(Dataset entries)
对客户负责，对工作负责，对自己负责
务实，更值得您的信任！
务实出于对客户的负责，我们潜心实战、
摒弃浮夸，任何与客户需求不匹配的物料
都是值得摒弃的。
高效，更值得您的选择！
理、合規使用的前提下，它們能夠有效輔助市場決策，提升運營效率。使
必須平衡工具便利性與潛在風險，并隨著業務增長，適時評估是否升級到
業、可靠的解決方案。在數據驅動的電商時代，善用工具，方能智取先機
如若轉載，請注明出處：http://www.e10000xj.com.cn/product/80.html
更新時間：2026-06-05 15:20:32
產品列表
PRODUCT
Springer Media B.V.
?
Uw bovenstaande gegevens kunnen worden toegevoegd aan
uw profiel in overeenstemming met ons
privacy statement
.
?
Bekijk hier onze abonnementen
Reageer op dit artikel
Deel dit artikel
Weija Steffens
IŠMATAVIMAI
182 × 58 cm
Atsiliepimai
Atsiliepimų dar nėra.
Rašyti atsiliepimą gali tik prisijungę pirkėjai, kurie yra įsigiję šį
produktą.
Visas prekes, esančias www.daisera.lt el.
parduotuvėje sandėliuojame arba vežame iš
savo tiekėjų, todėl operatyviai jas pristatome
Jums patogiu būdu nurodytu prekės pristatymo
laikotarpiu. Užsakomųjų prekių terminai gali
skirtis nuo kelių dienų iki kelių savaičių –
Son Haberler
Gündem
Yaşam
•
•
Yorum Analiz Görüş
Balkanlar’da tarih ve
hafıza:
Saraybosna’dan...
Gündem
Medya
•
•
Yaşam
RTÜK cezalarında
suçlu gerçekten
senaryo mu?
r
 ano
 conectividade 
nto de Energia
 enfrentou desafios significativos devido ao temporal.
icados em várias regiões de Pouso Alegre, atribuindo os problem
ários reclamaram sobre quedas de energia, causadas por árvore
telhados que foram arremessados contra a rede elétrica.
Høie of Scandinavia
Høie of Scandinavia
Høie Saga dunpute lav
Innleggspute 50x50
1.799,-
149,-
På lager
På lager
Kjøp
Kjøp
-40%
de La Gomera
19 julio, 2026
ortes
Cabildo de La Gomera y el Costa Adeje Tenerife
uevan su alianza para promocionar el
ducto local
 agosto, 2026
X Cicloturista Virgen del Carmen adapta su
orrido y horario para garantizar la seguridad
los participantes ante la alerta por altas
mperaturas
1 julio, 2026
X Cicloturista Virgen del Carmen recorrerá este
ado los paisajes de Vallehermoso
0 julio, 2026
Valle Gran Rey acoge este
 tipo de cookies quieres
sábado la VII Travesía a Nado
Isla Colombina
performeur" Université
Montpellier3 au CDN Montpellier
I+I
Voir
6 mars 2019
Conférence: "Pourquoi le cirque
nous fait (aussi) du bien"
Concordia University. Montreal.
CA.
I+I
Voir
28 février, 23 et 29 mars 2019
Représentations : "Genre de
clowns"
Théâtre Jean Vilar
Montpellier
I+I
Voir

• TASK DETAILS:
Count every line of the records that holds the string "para". Write only the total.

• YOUR SOLUTION:
2